Why a 3-gate preference filter?
Ranking purely by semantic similarity drowns you in plausible-but-irrelevant matches. Moonlight gates in order of cost: a cheap source allowlist first, then deterministic rules, and only then the expensive semantic comparison against your stated preferences. Most noise is rejected before it ever touches an embedding comparison.

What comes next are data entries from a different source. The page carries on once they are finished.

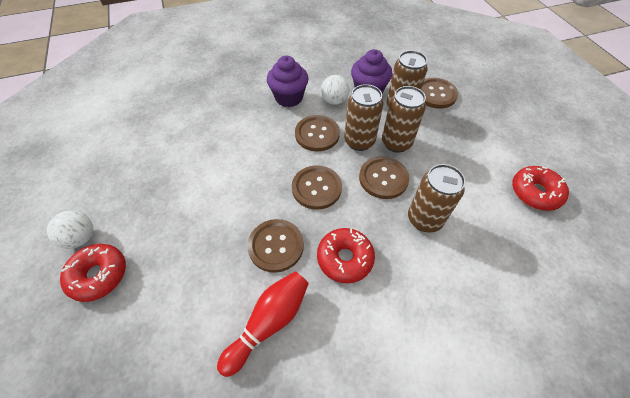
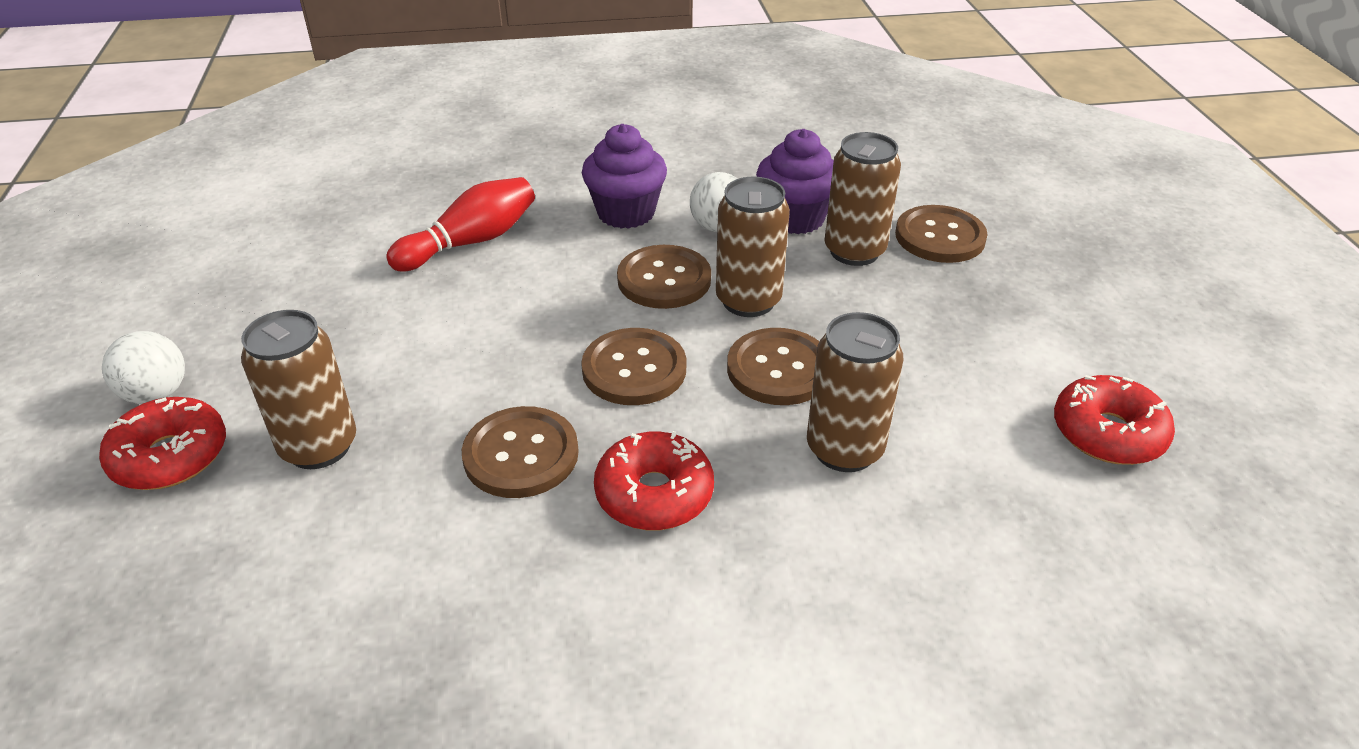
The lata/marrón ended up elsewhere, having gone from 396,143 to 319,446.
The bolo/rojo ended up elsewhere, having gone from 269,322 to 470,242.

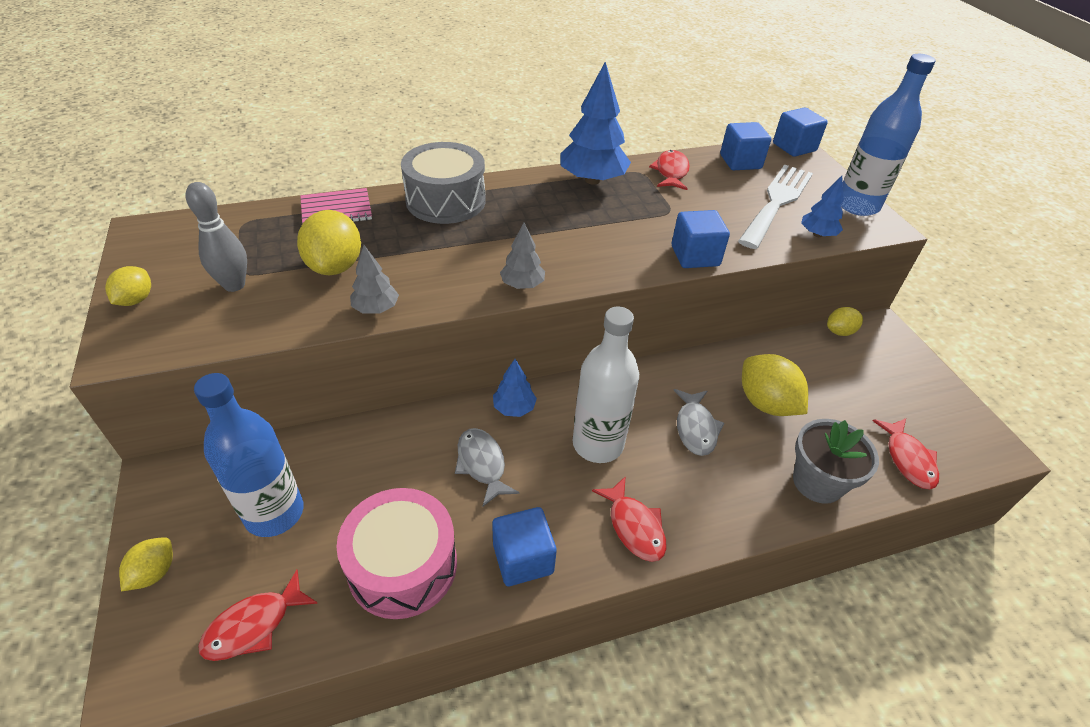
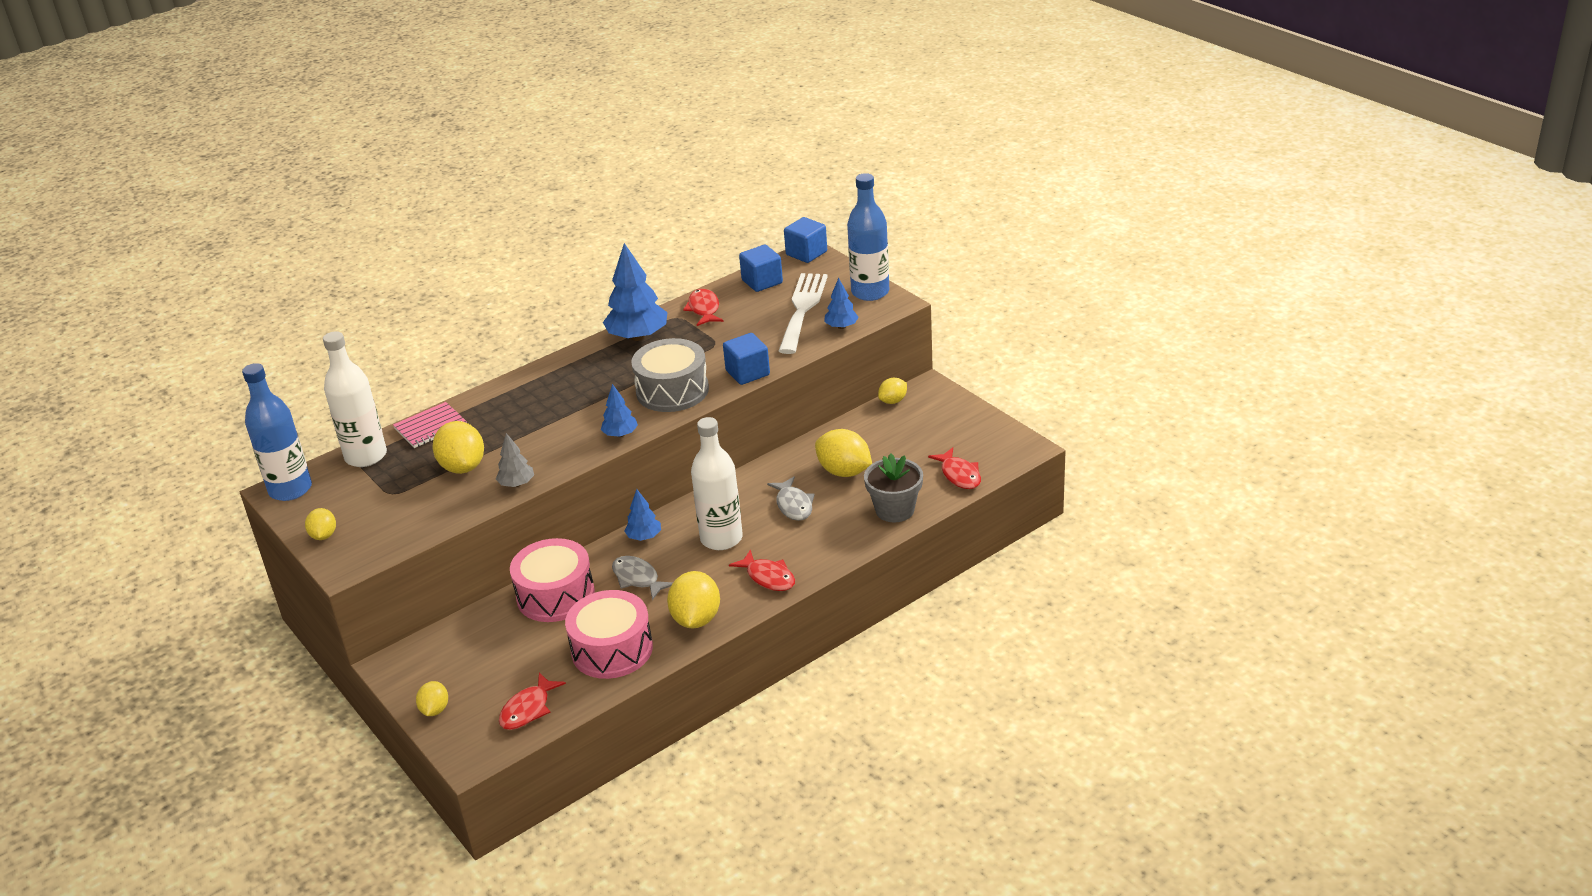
The tambor/gris ended up elsewhere, having gone from 446,200 to 672,391.
The second view lost the bolo/gris at 234,285.
What was the árbol/gris at 522,285 turned into the árbol/azul at 620,434.
The botella/azul ended up elsewhere, having gone from 274,513 to 290,489.
Where the cubo/azul stood at 523,559, the limón/amarillo came to stand at 696,619.
The second view gained the botella/blanco at 366,456.
The second view gained the tambor/rosa at 555,595.

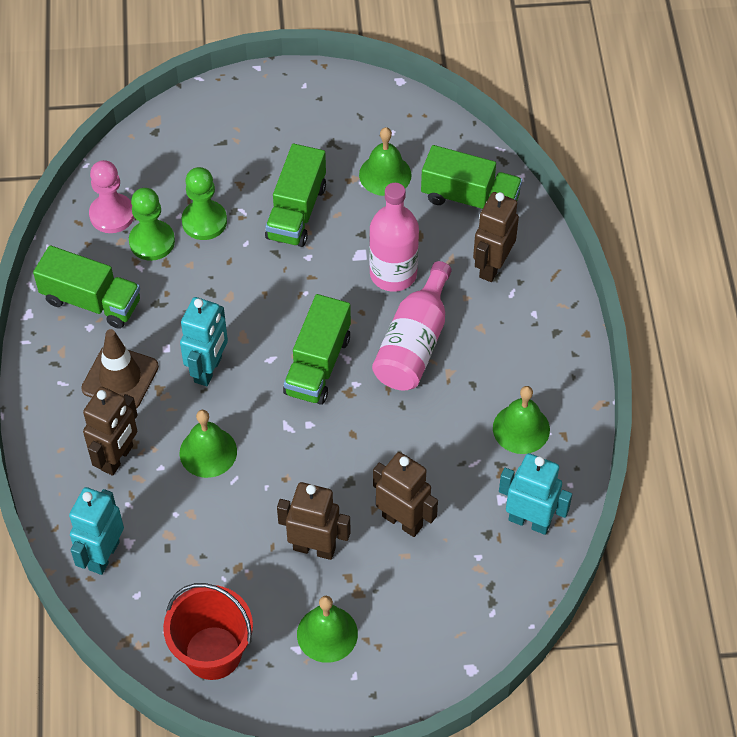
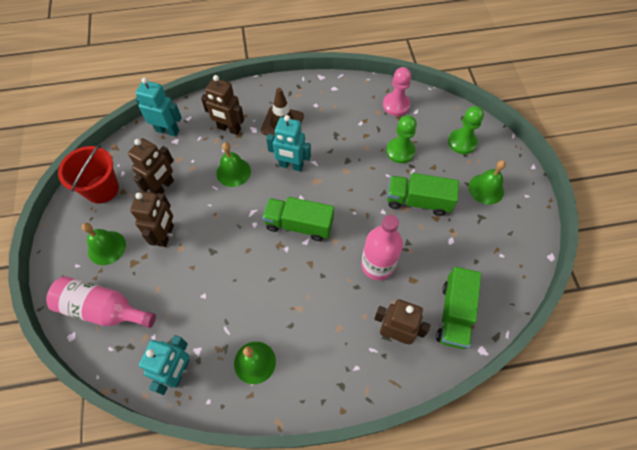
The campana/verde ended up elsewhere, having gone from 385,174 to 486,189.
The peón/verde ended up elsewhere, having gone from 152,241 to 462,142.
The second view lost the camión/verde at 91,301.
The botella/rosa ended up elsewhere, having gone from 414,343 to 103,309.
The robot/marrón ended up elsewhere, having gone from 402,521 to 163,187.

Why one image, three roles?
The API, the ingestion pollers, and the digest generator share the same models and config. Building three separate services would mean three deploys and drifting dependencies. Instead, a multi-stage Dockerfile produces one image; the role is chosen at container start (api, ingestion, digest). One thing to build, one thing to version.
The Chat Agent
The brief tells you what happened. The chat agent lets you dig in. It's a tool-loop agent over the same pgvector store — it can search the corpus, assemble a timeline of how a story developed, pull YouTube comments and transcripts, and synthesise an answer. Every claim it makes carries an inline [item:N] citation that links straight back to the source item, so nothing it says is unverifiable.
Status
| Layer | Status |
|---|---|
| Ingestion (RSS · YouTube · Crawl4AI) | ✅ Shipped |
| Embedding + classification pipeline | ✅ Shipped |
| Story clustering | ✅ Shipped |
| 3-gate preference engine | ✅ Shipped |
| 7pm daily brief | ✅ Shipped |
| RAG chat agent with citations | ✅ Shipped |
| Production (Coolify on EC2) | ✅ Live |
Live at moonlight.iamibrahim.xyz — reading the news at 19:00 WAT, daily.